Pallas is the third largest, and third most massive asteroid. It is approximately 320 miles in diameter. Pallas has a much higher orbital inclination than Ceres or Vesta at 34.8 degrees. Its orbit is also far more eccentric (0.23) than the fairly circular orbits of Ceres and Vesta. Pallas rotates on its axis every 7.8 hours. It also has a high axial tilt of 84 degrees, and therefore rotates on its “side” like Uranus. Since no spacecraft has yet visited Pallas, we do not have detailed images.
Juno is currently estimated to be the eleventh largest asteroid. It orbits the sun at an average distance of 2.67 AU (248 million miles), with a period of 4.36 years. It has a fairly typical inclination of 13 degrees, but has a high eccentricity of 0.255. Juno’s rotation period is typical at 7.21 hours, and its axis is tilted 50 degrees. No spacecraft has yet visited Juno, and so we have only ground-based images.
As additional asteroids were discovered, it became obvious that they fell into certain categories. Since God is a God of order, many things in our universe can be classified into an organized hierarchy. There is often more than one way to do this. Asteroids are generally classified based on either their composition, or their orbital characteristics.

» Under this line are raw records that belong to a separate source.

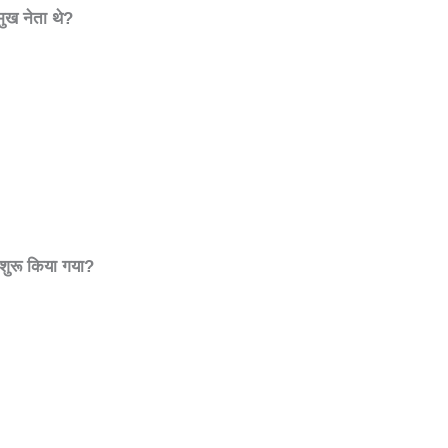
ुख नेता थे
?
 शुरू किया गया
?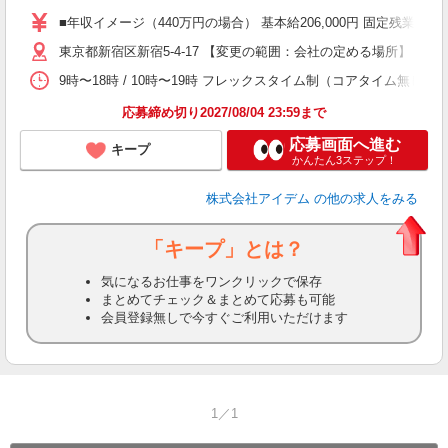
■年収イメージ（440万円の場合） 基本給206,000円 固定残業手当
東京都新宿区新宿5-4-17 【変更の範囲：会社の定める場所】
9時〜18時 / 10時〜19時 フレックスタイム制（コアタイム無し）
応募締め切り2027/08/04 23:59まで
応募画面へ進む
キープ
かんたん3ステップ！
株式会社アイデム
の他の求人をみる
「キープ」とは？
気になるお仕事をワンクリックで保存
まとめてチェック＆まとめて応募も可能
会員登録無しで今すぐご利用いただけます
1／1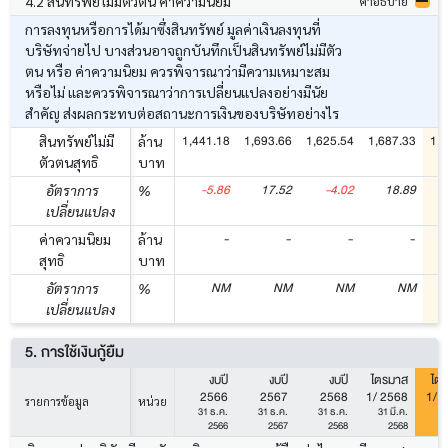
4.2 สินทรัพย์ไม่มีตัวตน ค่าความนิยม
คำอธิบาย
การลงทุนหรือการได้มาซึ่งสินทรัพย์ มูลค่าเงินลงทุนที่
บริษัทจ่ายไป บางส่วนอาจถูกบันทึกเป็นสินทรัพย์ไม่มีตัว
ตน หรือ ค่าความนิยม ควรพิจารณาว่ามีความเหมาะสม
หรือไม่ และควรพิจารณาว่าการเปลี่ยนแปลงอย่างมีนัย
สำคัญ ส่งผลกระทบต่อสถานะการเงินของบริษัทอย่างไร
1,441.18
1,693.66
1,625.54
1,687.33
1,6
สินทรัพย์ไม่มี
ล้าน
ตัวตนสุทธิ
บาท
-5.86
17.52
-4.02
18.89
อัตราการ
%
เปลี่ยนแปลง
-
-
-
-
ค่าความนิยม
ล้าน
สุทธิ
บาท
NM
NM
NM
NM
อัตราการ
%
เปลี่ยนแปลง
5. การใช้เงินกู้ยืม
งบปี
งบปี
งบปี
ไตรมาส
ไต
2566
2567
2568
1/ 2568
1/ 
รายการข้อมูล
หน่วย
31 ธ.ค.
31 ธ.ค.
31 ธ.ค.
31 มี.ค.
31
2566
2567
2568
2568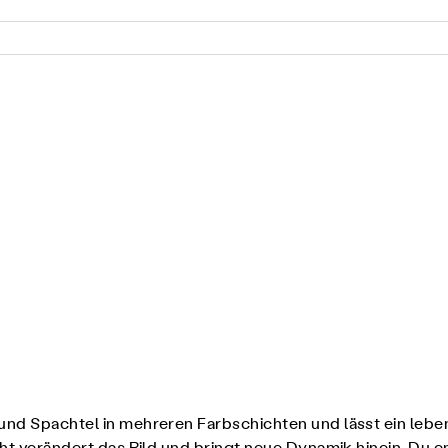
 und Spachtel in mehreren Farbschichten und lässt ein le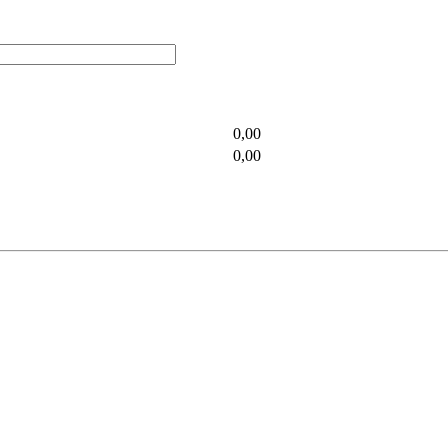
0,00
0,00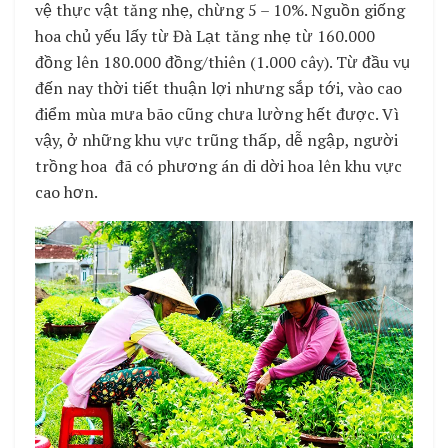
vệ thực vật tăng nhẹ, chừng 5 – 10%. Nguồn giống
hoa chủ yếu lấy từ Đà Lạt tăng nhẹ từ 160.000
đồng lên 180.000 đồng/thiên (1.000 cây). Từ đầu vụ
đến nay thời tiết thuận lợi nhưng sắp tới, vào cao
điểm mùa mưa bão cũng chưa lường hết được. Vì
vậy, ở những khu vực trũng thấp, dễ ngập, người
trồng hoa đã có phương án di dời hoa lên khu vực
cao hơn.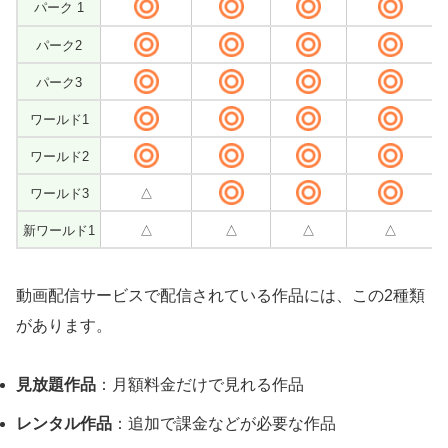
パーク 1
パーク2
パーク3
ワールド1
ワールド2
ワールド3
△
新ワールド1
△
△
△
△
動画配信サービスで配信されている作品には、この2種類
があります。
見放題作品
：月額料金だけで見れる作品
レンタル作品
：追加で課金などが必要な作品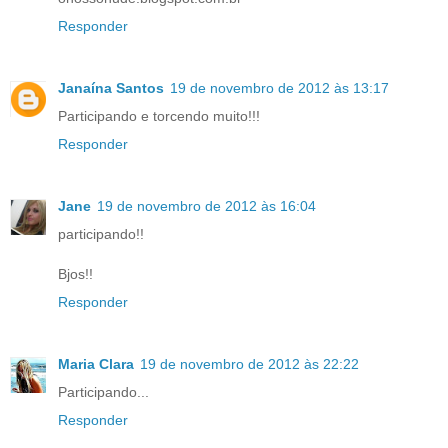
Responder
Janaína Santos
19 de novembro de 2012 às 13:17
Participando e torcendo muito!!!
Responder
Jane
19 de novembro de 2012 às 16:04
participando!!
Bjos!!
Responder
Maria Clara
19 de novembro de 2012 às 22:22
Participando...
Responder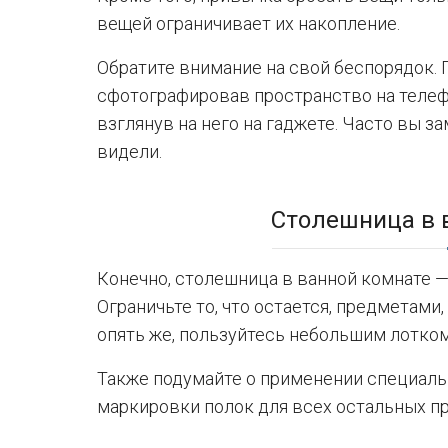
вещей ограничивает их накопление.
Обратите внимание на свой беспорядок.
сфотографировав пространство на телефо
взглянув на него на гаджете. Часто вы з
видели.
Столешница в 
Конечно, столешница в ванной комнате —
Ограничьте то, что остается, предметами
опять же, пользуйтесь небольшим лотком
Также подумайте о применении специаль
маркировки полок для всех остальных п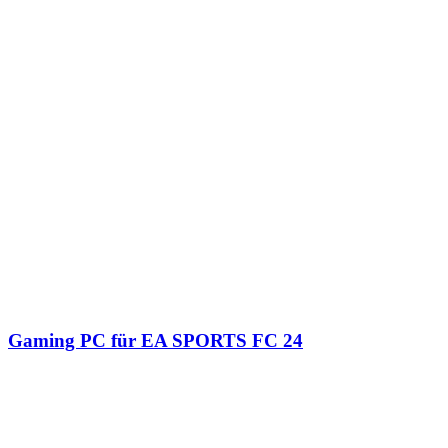
Gaming PC für EA SPORTS FC 24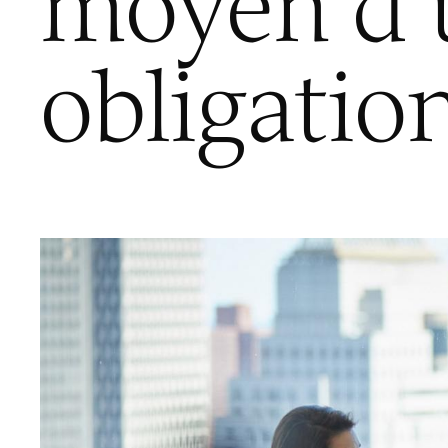
moyen d’u
obligatio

Based on composition, most asteroids are classified into one of three types: C, S, and M. There are further subdivisions within these categories, and there are some rare types outside these three. The C-type asteroids are the most common, constituting 75% of known asteroids. They are dark gray in color and consist of stony silicate rock with a large amount of carbon. Ceres is a C-type asteroid. Pallas is a B-type asteroid, which is sometimes considered a subcategory of the C-group.

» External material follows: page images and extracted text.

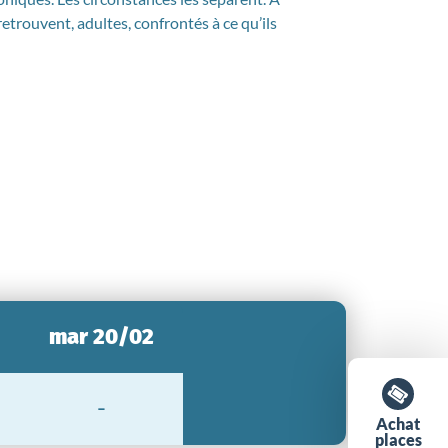
retrouvent, adultes, confrontés à ce qu’ils
mar 20/02
-
Achat
places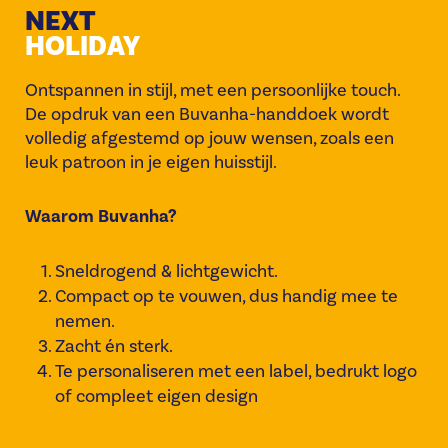
NEXT
HOLIDAY
Ontspannen in stijl, met een persoonlijke touch.
De opdruk van een Buvanha-handdoek wordt
volledig afgestemd op jouw wensen, zoals een
leuk patroon in je eigen huisstijl.
Waarom Buvanha?
Sneldrogend & lichtgewicht.
Compact op te vouwen, dus handig mee te
nemen.
Zacht én sterk.
Te personaliseren met een label, bedrukt logo
of compleet eigen design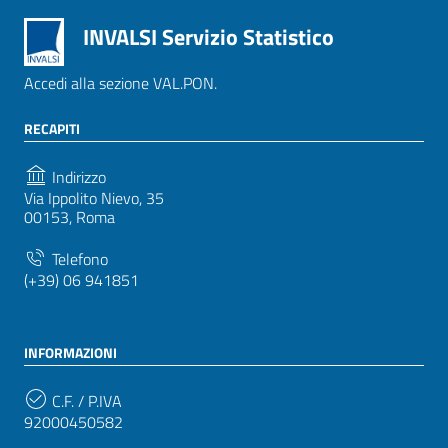
INVALSI Servizio Statistico
Accedi alla sezione VAL.PON.
RECAPITI
Indirizzo
Via Ippolito Nievo, 35
00153, Roma
Telefono
(+39) 06 941851
INFORMAZIONI
C.F. / P.IVA
92000450582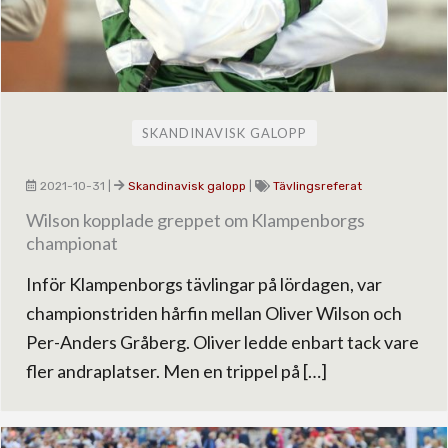
SKANDINAVISK GALOPP
2021-10-31
|
Skandinavisk galopp
|
Tävlingsreferat
Wilson kopplade greppet om Klampenborgs
championat
Inför Klampenborgs tävlingar på lördagen, var
championstriden hårfin mellan Oliver Wilson och
Per-Anders Gråberg. Oliver ledde enbart tack vare
fler andraplatser. Men en trippel på […]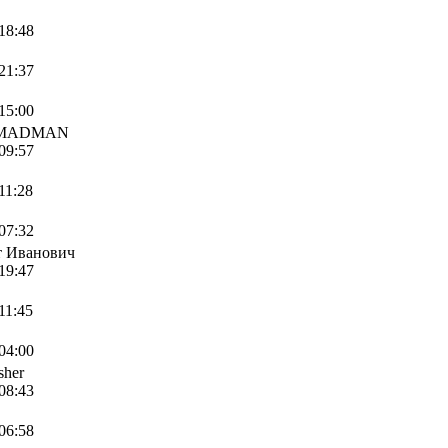
 18:48
 21:37
 15:00
MADMAN
 09:57
11:28
 07:32
т Иванович
 19:47
11:45
 04:00
sher
 08:43
 06:58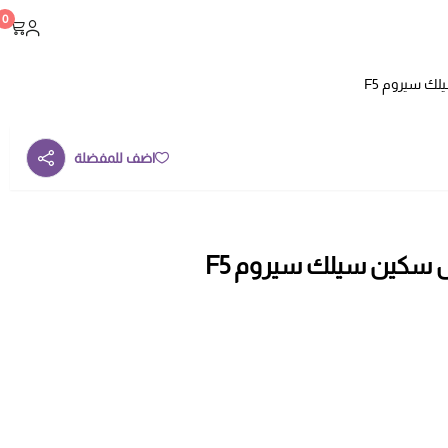
0
ك سيروم F5
اضف للمفضلة
سكين سيلك سيروم F5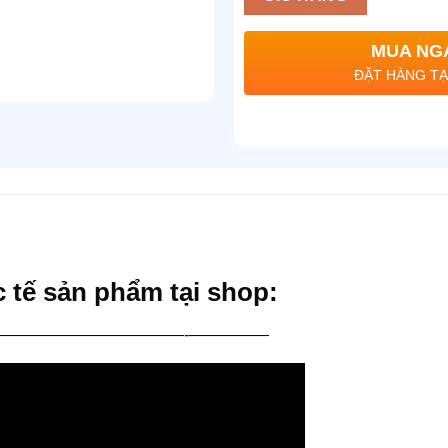
MUA NG
ĐẶT HÀNG TẠ
 tế sản phẩm tại shop:
————————————-—————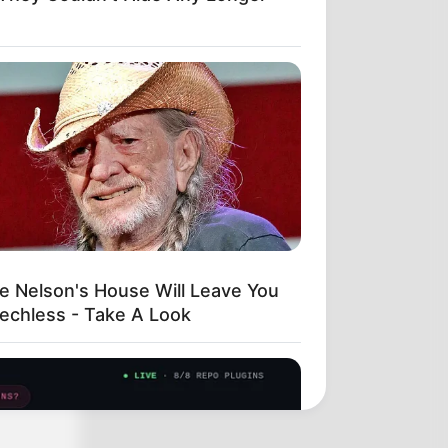
ie Nelson's House Will Leave You
echless - Take A Look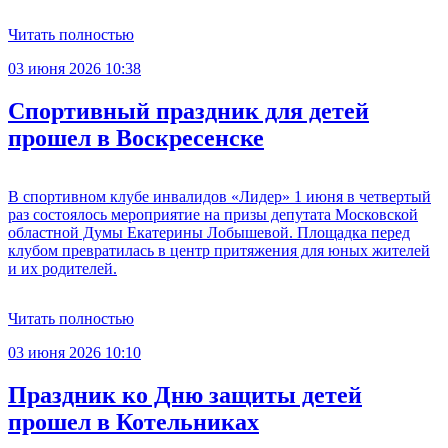
Читать полностью
03 июня 2026 10:38
Спортивный праздник для детей
прошел в Воскресенске
В спортивном клубе инвалидов «Лидер» 1 июня в четвертый
раз состоялось мероприятие на призы депутата Московской
областной Думы Екатерины Лобышевой. Площадка перед
клубом превратилась в центр притяжения для юных жителей
и их родителей.
Читать полностью
03 июня 2026 10:10
Праздник ко Дню защиты детей
прошел в Котельниках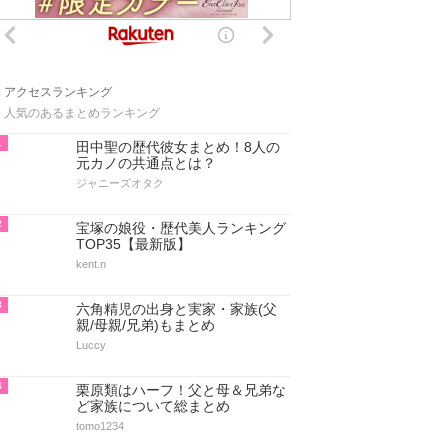
アクセスランキング
人気のあるまとめランキング
1
田中聖の歴代彼女まとめ！8人の
元カノの共通点とは？
ジャニーズオタク
2
宝塚の娘役・歴代美人ランキング
TOP35【最新版】
kent.n
3
六角精児の出身と実家・家族(父
親/母親/兄弟)もまとめ
Luccy
4
栗原類はハーフ！父と母＆兄弟な
ど家族について総まとめ
tomo1234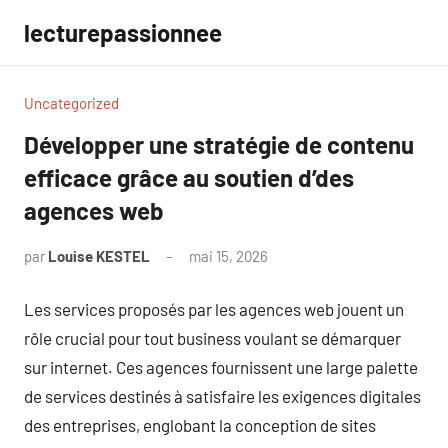
Aller
lecturepassionnee
au
contenu
Uncategorized
Développer une stratégie de contenu
efficace grâce au soutien d’des
agences web
par
Louise KESTEL
mai 15, 2026
Aucun
commentaire
Les services proposés par les agences web jouent un
rôle crucial pour tout business voulant se démarquer
sur internet. Ces agences fournissent une large palette
de services destinés à satisfaire les exigences digitales
des entreprises, englobant la conception de sites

Next most common are the S-types, which are comprised of stony silicate materials. They are generally bright in color. Juno is an S-type asteroid—one of the largest of this category. The M-types are comprised mainly of nickel-iron, and tend to be reddish in color. Vesta is a rare V-type asteroid, and is made of basalt.
The surface composition of an asteroid is estimated based on the observed color, and in many cases, by spectroscopy.³ However, many former asteroids are available for direct inspection because they have impacted the surface of Earth—meteorites. Although M-type asteroids are the least common of the main three types, they are among the most commonly collected meteorites because their high iron easily distinguishes them from Earth rocks.

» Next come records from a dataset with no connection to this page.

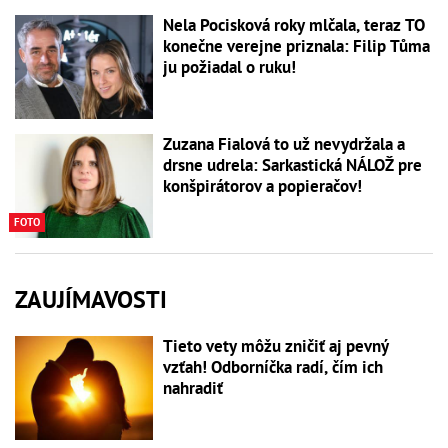
Nela Pocisková roky mlčala, teraz TO
konečne verejne priznala: Filip Tůma
ju požiadal o ruku!
Zuzana Fialová to už nevydržala a
drsne udrela: Sarkastická NÁLOŽ pre
konšpirátorov a popieračov!
FOTO
ZAUJÍMAVOSTI
Tieto vety môžu zničiť aj pevný
vzťah! Odborníčka radí, čím ich
nahradiť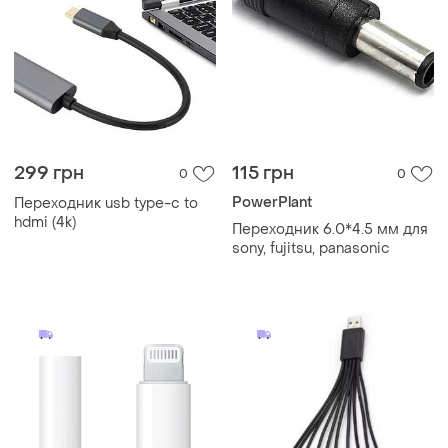
299 грн
115 грн
0
0
PowerPlant
Переходник usb type-c to
hdmi (4k)
Переходник 6.0*4.5 мм для
sony, fujitsu, panasonic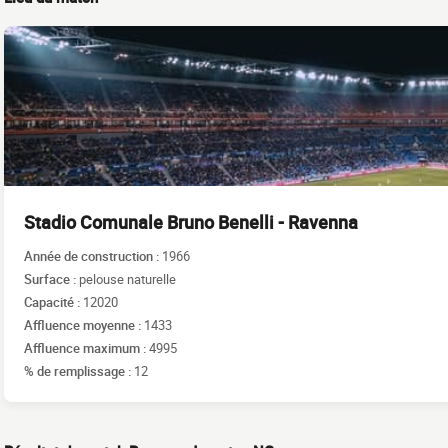
Stadio Comunale Bruno Benelli - Ravenna
Année de construction :
1966
Surface :
pelouse naturelle
Capacité :
12020
Affluence moyenne :
1433
Affluence maximum :
4995
% de remplissage :
12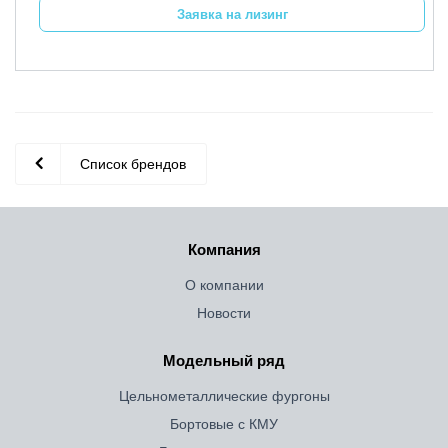
Заявка на лизинг
Список брендов
Компания
О компании
Новости
Модельный ряд
Цельнометаллические фургоны
Бортовые с КМУ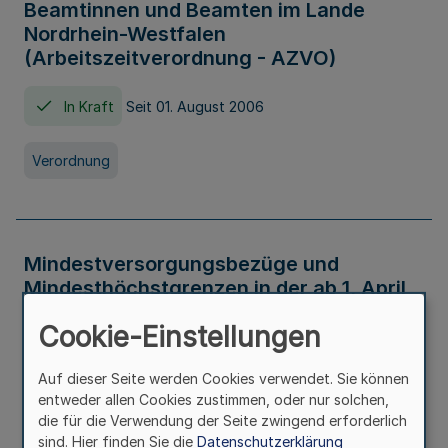
Beamtinnen und Beamten im Lande
Nordrhein-Westfalen
(Arbeitszeitverordnung - AZVO)
In Kraft
Seit 01. August 2006
Verordnung
Mindestversorgungsbezüge und
Mindesthöchstgrenzen in der ab 1. April
2026 maßgeblichen Höhe
Cookie-Einstellungen
In Kraft
Seit 31. Juli 2026
Auf dieser Seite werden Cookies verwendet. Sie können
entweder allen Cookies zustimmen, oder nur solchen,
Verwaltungsvorschrift
die für die Verwendung der Seite zwingend erforderlich
sind. Hier finden Sie die
Datenschutzerklärung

- The distances of the planets from the sun are approximated by a mathematical rule, sometimes called the Titius-Bode law. It gives the distances of the planets as a=(4+x)/10 where x=0,3,6,12,24,48…. These distances are given in AUs, where 1 AU is defined to be Earth’s distance from the sun. This law works well for all the planets known in 1800, except for the anomalous gap between Mars and Jupiter.
When the first asteroids were found in this gap, it seemed to confirm the Titius-Bode law, which perhaps bolstered their initial classification as planets. The discovery of Neptune challenged such thinking, since it does not follow the Titius-Bode law. Today, the “law” is viewed as an interesting coincidence with no theoretical justification.
- In some literature, you may find Pallas listed as the second largest asteroid. However, the latest estimates show that Vesta is very slightly larger than Pallas.
- Spectroscopy is the breaking of light into its constituent wavelengths. The relative strengths of the various wavelengths reveal the composition of the source.